#### Exercise 1:
List everything the Trainium article says the Build on Trainium program lets researchers develop for the large-scale distributed AWS Trainium UltraClusters.
#### Exercise 2:
Answer these from the Trainium article:
(a) How many Trainium chips can the Trainium research UltraCluster hold?
(b) Which Carnegie Mellon University research group is participating in the program?
(c) How much did Amazon announce it was investing in Anthropic, and in what month?
#### Exercise 3:
Reproduce the Trainium article from "Amazon said any" up to and including "in the program.", replacing "research awards" with "research grants".

#### Supplied passage:

Amazon Invests $110M in AI Research of Trainium Chips
Investment supports generative AI research at universities through the Build on Trainium program
Amazon is making a major investment in AI research as the company looks to reduce its reliance on Nvidia and develop its own in-house chips.
The AWS Trainium is a custom-built machine learning (ML) chip designed for deep learning training and inference tasks.
The investment would support generative AI research at universities using Trainium chips. The program, dubbed Build on Trainium, would provide researchers the ability to develop new AI architectures, machine learning libraries and performance enhancements for large-scale distributed AWS Trainium UltraClusters, groups of AI accelerators working in unison on complex computational tasks, Amazon said.
“The program caters to a wide range of AI research, from algorithmic advancements to increase AI accelerator performance, all the way up to large distributed systems research,” Amazon said in a statement. “As part of Build on Trainium, AWS created a Trainium research UltraCluster with up to 40,000 Trainium chips, which are optimally designed for the unique workloads and computational structures of AI.”
Amazon said any AI advances created through the program would be open-sourced allowing researchers and developers to continue to advance their innovations.
In August, Amazon announced Amazon’s $4 billion investment in Claude developer and OpenAI competitor Anthropic.
The Build on Trainium program is also dedicating funding for new research and student education and Amazon plans to conduct multiple rounds of research awards, which would give selected proposals AWS Training credits, as well as access to the large Trainium UltraClusters for their research.
Carnegie Mellon University’s Catalyst research group is participating in the program.
“AWS’s Build on Trainium initiative enables our faculty and students large-scale access to modern accelerators, like AWS Trainium, with an open programming model,” said Todd C. Mowry, a professor of computer science at Carnegie Mellon University. “It allows us to greatly expand our research on tensor program compilation, ML parallelization, and language model serving and tuning.”

#### Given records:
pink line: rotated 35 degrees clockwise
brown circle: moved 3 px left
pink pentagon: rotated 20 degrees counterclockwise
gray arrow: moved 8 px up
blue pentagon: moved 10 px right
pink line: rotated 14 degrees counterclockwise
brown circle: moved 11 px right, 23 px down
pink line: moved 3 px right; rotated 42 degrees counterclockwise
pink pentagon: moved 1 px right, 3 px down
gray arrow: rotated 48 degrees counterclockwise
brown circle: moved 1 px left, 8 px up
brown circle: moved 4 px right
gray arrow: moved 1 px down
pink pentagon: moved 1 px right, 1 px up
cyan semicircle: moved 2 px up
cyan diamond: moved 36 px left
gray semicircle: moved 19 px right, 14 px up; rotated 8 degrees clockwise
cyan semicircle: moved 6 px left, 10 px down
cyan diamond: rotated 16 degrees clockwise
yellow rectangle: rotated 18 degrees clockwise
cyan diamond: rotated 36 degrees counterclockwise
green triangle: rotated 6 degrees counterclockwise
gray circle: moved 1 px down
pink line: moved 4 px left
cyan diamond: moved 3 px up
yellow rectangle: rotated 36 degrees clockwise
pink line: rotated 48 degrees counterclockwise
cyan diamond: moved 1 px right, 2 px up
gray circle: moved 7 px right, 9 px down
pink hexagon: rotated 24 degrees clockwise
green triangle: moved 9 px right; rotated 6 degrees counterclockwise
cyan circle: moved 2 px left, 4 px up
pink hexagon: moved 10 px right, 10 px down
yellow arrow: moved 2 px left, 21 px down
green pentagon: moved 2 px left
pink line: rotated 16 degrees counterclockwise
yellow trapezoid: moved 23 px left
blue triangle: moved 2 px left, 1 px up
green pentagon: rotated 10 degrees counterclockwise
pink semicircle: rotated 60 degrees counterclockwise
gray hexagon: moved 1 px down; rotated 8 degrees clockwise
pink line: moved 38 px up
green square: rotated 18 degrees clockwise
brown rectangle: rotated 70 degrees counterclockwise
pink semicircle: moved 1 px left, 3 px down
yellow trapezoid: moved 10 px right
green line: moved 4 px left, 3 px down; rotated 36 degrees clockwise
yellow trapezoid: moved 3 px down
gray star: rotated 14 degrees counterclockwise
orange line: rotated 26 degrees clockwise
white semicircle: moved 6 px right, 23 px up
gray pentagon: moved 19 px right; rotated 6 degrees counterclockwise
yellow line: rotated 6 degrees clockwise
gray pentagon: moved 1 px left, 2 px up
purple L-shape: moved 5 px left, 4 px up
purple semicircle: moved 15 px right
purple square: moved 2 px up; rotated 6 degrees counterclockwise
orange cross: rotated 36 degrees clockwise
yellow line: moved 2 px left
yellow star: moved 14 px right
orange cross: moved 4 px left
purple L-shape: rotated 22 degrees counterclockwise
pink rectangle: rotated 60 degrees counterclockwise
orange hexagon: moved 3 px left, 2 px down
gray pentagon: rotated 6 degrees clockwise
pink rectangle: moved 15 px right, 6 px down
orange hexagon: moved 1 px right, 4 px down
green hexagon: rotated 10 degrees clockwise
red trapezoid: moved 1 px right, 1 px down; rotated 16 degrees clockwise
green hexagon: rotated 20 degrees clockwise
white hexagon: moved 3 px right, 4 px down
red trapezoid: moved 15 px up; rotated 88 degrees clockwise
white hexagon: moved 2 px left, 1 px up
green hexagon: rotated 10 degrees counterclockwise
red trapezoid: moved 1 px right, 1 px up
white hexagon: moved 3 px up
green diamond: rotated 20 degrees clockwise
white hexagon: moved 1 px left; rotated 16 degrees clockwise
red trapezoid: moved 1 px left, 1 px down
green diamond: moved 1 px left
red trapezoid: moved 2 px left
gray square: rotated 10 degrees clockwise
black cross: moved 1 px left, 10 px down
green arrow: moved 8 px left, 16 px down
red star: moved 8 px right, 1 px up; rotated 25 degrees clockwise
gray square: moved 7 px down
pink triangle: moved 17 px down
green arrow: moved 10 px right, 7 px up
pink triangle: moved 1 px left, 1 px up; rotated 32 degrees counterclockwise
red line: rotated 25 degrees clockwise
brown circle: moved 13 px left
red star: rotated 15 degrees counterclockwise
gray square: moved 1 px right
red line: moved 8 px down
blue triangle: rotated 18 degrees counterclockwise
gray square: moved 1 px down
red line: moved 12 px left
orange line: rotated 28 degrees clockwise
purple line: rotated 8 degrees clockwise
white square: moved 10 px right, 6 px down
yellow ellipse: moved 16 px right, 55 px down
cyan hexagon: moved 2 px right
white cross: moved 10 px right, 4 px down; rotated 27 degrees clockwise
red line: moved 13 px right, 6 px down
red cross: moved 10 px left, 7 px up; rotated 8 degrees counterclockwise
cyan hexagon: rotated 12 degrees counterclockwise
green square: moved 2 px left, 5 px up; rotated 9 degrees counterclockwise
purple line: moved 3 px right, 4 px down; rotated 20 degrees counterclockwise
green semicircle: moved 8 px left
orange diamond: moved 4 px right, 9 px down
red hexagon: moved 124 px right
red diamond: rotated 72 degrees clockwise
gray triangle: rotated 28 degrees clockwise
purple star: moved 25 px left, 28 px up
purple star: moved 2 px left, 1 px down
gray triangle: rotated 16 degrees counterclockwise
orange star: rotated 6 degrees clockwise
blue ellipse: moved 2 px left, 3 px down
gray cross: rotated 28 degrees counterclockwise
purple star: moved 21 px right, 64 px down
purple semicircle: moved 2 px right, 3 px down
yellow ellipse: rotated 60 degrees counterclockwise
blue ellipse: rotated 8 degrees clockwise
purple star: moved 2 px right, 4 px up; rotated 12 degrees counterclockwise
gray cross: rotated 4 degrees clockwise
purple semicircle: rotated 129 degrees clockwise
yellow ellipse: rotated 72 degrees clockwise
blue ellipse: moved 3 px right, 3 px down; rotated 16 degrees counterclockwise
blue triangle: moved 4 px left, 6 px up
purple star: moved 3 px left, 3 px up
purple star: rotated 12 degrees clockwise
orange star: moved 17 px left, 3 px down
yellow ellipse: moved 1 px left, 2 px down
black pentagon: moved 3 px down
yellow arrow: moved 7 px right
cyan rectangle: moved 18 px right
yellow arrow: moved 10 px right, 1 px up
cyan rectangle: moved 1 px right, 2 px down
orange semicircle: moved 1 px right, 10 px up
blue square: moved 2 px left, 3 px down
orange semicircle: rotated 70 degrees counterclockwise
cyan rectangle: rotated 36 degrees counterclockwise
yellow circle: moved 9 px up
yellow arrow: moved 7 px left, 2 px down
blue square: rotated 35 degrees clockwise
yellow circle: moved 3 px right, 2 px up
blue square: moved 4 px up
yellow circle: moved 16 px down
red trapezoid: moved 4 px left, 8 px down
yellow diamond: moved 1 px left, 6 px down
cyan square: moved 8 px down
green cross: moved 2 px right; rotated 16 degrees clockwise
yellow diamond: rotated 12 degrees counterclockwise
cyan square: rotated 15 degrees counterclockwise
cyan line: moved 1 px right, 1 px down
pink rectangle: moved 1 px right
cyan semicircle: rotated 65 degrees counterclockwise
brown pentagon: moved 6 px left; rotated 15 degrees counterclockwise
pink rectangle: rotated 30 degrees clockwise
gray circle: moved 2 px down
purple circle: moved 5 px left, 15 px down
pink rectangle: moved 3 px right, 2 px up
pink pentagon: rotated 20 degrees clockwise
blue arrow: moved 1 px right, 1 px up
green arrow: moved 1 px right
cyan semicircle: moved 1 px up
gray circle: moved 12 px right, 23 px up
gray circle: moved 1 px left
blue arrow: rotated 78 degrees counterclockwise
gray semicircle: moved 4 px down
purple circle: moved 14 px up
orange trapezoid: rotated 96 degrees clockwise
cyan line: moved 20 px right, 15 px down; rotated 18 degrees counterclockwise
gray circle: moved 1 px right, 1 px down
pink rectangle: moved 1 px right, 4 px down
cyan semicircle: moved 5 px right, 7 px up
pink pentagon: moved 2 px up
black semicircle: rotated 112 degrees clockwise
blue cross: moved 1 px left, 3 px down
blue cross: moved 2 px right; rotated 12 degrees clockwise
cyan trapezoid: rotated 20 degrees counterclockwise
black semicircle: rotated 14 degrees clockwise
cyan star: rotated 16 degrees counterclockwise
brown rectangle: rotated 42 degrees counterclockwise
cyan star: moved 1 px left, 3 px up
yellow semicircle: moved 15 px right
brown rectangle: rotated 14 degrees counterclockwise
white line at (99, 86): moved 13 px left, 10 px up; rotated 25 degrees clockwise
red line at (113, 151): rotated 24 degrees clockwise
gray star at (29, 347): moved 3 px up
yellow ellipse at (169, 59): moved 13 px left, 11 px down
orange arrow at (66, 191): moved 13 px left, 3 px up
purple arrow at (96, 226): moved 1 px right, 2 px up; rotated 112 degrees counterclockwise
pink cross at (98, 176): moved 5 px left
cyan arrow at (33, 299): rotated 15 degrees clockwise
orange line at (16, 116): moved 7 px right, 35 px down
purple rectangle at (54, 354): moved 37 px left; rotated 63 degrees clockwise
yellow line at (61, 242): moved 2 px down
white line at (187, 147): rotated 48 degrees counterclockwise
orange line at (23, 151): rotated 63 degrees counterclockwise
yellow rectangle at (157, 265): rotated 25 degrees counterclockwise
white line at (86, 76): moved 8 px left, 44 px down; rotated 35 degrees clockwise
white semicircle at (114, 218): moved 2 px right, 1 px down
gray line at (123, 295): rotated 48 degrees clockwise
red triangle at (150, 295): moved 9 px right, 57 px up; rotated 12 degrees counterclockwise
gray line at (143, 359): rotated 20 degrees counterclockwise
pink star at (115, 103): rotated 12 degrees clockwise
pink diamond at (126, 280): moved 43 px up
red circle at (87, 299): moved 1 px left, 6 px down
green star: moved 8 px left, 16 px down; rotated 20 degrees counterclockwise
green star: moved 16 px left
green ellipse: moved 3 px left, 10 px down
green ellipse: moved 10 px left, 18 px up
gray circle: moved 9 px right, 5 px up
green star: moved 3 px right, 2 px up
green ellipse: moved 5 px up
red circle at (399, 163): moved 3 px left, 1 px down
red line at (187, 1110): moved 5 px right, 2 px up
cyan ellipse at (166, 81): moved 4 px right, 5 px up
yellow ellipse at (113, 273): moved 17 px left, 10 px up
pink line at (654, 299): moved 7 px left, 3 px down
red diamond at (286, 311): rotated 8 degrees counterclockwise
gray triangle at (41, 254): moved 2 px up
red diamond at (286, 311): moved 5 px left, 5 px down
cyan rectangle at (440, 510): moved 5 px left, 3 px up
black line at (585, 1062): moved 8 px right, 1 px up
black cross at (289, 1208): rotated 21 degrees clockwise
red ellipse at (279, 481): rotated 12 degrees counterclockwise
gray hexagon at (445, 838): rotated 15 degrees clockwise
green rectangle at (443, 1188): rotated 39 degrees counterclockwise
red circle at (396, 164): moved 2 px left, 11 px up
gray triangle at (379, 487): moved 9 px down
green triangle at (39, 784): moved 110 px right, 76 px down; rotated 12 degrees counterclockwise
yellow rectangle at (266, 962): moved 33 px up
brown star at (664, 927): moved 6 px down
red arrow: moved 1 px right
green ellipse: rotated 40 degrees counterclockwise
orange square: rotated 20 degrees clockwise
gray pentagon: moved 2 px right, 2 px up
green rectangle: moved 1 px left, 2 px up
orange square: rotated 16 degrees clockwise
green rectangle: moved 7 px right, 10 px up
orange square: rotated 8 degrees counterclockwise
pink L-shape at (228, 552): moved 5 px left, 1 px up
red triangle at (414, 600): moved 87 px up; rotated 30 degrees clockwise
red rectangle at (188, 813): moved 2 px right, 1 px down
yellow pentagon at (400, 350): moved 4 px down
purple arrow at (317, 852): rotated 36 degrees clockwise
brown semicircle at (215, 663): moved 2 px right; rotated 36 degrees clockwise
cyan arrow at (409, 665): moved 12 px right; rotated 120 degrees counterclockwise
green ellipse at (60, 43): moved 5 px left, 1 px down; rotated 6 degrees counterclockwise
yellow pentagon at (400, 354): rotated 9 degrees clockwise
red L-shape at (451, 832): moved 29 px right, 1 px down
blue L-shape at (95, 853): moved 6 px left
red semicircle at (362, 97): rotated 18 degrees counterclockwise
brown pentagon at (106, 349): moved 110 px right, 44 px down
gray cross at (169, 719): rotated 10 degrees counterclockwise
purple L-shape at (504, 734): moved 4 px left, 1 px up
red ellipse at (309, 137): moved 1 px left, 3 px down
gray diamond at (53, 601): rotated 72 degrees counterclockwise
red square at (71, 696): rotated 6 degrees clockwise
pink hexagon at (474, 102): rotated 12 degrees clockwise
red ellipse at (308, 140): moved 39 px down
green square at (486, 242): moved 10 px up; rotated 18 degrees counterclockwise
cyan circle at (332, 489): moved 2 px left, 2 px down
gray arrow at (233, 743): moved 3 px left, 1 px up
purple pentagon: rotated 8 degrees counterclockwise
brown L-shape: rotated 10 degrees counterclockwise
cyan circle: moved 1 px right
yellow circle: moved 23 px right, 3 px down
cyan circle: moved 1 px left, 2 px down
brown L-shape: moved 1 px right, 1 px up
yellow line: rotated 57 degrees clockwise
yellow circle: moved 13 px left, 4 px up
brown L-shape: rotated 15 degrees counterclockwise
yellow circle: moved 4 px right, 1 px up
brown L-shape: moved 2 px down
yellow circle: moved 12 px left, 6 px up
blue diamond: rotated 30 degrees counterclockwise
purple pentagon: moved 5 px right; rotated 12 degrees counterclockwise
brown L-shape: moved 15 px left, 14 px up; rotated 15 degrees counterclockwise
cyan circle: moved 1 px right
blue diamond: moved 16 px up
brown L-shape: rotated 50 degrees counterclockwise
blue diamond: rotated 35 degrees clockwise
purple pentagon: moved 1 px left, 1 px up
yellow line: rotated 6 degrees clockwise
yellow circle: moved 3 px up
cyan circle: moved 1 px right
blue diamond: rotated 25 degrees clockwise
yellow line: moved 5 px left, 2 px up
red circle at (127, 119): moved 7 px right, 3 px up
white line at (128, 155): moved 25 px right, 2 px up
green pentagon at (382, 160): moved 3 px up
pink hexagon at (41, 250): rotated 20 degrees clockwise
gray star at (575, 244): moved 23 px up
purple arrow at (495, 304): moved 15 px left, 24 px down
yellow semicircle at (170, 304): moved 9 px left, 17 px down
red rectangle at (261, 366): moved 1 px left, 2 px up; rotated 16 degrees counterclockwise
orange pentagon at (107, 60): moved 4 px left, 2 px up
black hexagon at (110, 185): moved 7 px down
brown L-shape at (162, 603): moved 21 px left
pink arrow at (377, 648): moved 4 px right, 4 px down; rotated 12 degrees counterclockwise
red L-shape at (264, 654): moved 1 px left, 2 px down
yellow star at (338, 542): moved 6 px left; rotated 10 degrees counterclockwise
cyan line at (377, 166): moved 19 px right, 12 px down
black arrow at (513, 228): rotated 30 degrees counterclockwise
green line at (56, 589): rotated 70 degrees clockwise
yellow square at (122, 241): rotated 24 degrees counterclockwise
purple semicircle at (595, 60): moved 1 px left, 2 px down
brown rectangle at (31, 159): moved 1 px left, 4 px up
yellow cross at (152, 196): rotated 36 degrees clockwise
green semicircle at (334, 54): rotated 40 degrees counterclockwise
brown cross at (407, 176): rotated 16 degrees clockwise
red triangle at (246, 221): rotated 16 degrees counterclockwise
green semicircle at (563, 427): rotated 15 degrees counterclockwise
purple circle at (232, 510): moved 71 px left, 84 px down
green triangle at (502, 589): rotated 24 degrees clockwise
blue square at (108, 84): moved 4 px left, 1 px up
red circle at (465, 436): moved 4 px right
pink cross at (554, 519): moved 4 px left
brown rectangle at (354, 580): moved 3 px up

#### Task solution 1:
- New AI architectures
- Machine learning libraries
- Performance enhancements

#### Task solution 2:
(a) Up to 40,000.
(b) The Catalyst research group.
(c) $4 billion, in August.

#### Task solution 3:
Amazon said any AI advances created through the program would be open-sourced allowing researchers and developers to continue to advance their innovations.
In August, Amazon announced Amazon’s $4 billion investment in Claude developer and OpenAI competitor Anthropic.
The Build on Trainium program is also dedicating funding for new research and student education and Amazon plans to conduct multiple rounds of research grants, which would give selected proposals AWS Training credits, as well as access to the large Trainium UltraClusters for their research.
Carnegie Mellon University’s Catalyst research group is participating in the program.